Сходство с позицией Дягилева очевидно.
Символизм витал в воздухе еще с 1890-х, однако постановки символистских пьес в России относятся к новому веку. В 1903 году в Севастополе Всеволод Мейерхольд, недавно покинувший Художественный театр, поставил пьесу Мориса Метерлинка «Непрошенная». Год спустя в Москве Станиславский показал постановку этой и еще двух пьес бельгийского символиста: вечер дал критикам право говорить то, что утверждал и сам Метерлинк, – что его пьесы несценичны[85]. В 1905 году в ответ на вызов, брошенный «новой драмой», Станиславский основал Театр-Студию с Брюсовым, возглавившим «литературное бюро», и Мейерхольдом в качестве режиссера. Это предприятие, просуществовавшее менее полугода и так никогда и не открывшее своих дверей публике, оказалось неудачным. Тем не менее оно принесло свои дивиденды: при постановке метерлинковской «Смерти Тентажиля» и «Шлюка и Яу» Гауптмана Мейерхольд вышел на принцип стилизации, легший в основу его будущих спектаклей и ставший разрешением символистской головоломки. Эдвард Браун пишет:
Уроки, полученные в Театре-Студии, дали Мейерхольду тот опыт, который был необходим для достижения его будущего успеха в Петербурге и который привел к установлению новой традиции в русском театре – традиции, которой был привержен сам Московский Художественный театр и которую он вскоре продолжил серией спектаклей, апогеем которой стал «Гамлет» в постановке Гордона Крэга[86].

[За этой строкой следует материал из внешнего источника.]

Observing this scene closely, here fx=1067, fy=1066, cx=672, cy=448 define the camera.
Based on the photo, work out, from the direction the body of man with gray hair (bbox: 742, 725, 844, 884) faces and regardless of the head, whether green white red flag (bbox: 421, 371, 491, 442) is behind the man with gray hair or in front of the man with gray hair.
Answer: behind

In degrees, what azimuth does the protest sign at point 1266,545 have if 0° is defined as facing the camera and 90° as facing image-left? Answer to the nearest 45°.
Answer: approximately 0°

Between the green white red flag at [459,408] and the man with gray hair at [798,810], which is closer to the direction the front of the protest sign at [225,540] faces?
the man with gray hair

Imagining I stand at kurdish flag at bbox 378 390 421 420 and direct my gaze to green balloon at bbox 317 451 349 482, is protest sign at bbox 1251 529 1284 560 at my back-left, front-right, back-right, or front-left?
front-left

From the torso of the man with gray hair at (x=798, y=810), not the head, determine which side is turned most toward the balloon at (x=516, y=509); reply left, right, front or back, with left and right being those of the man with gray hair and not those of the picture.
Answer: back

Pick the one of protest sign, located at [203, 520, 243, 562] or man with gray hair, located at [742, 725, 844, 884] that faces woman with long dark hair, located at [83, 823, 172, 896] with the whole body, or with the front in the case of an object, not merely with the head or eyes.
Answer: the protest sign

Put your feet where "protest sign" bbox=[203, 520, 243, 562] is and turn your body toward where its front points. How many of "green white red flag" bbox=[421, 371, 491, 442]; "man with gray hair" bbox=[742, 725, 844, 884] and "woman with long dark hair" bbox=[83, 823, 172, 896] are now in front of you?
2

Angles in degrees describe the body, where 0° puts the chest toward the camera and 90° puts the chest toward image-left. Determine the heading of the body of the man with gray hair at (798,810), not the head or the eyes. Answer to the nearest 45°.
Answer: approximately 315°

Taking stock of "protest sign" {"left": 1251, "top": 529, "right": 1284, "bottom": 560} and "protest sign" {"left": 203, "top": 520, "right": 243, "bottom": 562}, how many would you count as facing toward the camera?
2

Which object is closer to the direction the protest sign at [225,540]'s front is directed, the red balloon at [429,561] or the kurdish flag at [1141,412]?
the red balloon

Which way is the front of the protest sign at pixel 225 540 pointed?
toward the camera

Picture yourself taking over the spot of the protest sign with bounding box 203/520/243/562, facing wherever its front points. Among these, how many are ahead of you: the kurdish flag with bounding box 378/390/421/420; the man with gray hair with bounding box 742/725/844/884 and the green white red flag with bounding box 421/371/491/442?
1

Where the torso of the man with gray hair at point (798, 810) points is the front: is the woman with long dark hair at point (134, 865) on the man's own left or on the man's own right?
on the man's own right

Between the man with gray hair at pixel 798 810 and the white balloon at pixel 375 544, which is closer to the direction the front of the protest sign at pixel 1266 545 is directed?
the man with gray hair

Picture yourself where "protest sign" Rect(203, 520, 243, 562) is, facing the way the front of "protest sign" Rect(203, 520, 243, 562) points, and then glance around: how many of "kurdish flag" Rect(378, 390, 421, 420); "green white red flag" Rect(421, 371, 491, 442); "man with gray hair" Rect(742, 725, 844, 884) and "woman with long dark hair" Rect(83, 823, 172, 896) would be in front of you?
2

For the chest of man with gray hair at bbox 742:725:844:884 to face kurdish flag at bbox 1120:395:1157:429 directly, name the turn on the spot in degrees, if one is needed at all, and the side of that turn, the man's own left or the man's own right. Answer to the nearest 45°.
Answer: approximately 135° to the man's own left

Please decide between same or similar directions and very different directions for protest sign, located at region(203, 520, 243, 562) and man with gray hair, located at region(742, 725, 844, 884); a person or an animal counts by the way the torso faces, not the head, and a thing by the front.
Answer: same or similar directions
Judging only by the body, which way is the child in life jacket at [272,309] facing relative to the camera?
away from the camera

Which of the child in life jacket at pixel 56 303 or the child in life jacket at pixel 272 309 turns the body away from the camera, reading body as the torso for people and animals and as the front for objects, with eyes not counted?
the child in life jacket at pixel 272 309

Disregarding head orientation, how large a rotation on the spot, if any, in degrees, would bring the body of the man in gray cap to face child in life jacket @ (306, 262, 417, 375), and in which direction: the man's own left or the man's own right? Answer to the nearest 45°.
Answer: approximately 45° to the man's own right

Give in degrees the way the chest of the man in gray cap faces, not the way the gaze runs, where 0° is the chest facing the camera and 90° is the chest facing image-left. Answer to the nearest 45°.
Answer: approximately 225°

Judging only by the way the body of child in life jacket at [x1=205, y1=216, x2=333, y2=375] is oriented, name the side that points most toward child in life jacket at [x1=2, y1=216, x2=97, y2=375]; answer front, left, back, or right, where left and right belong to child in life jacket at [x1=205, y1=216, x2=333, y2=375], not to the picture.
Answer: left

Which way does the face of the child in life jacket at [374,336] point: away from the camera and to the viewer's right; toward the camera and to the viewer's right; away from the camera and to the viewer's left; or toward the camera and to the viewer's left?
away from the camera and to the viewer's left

Перед нами не стоит задача проанализировать огромный вклад Мейерхольда в утверждение символизма в актерской игре и режиссуре. Важно то, что театральный символизм в России возник напрямую от натурализма, что это произошло всего за три или четыре года и что эти годы совпали со временем рождения Фокина как хореографа. Иными словами, он начал ставить танцы именно в тот момент, когда два противоположных течения, символизм и натурализм, начали сходиться, когда символизм, казалось, пришел на смену своему предшественнику в ходе естественного процесса развития. Немирович-Данченко однажды заметил, что Чехов «отточил свой реализм до такой степени, что тот стал символическим»[87]. Так и Фокин, очарованный реальностью, тонко видоизменял природные формы: в плоть реализма он вдохнул свою индивидуальность. В его представлениях символизм и натурализм находились не в противоборстве, а в родстве.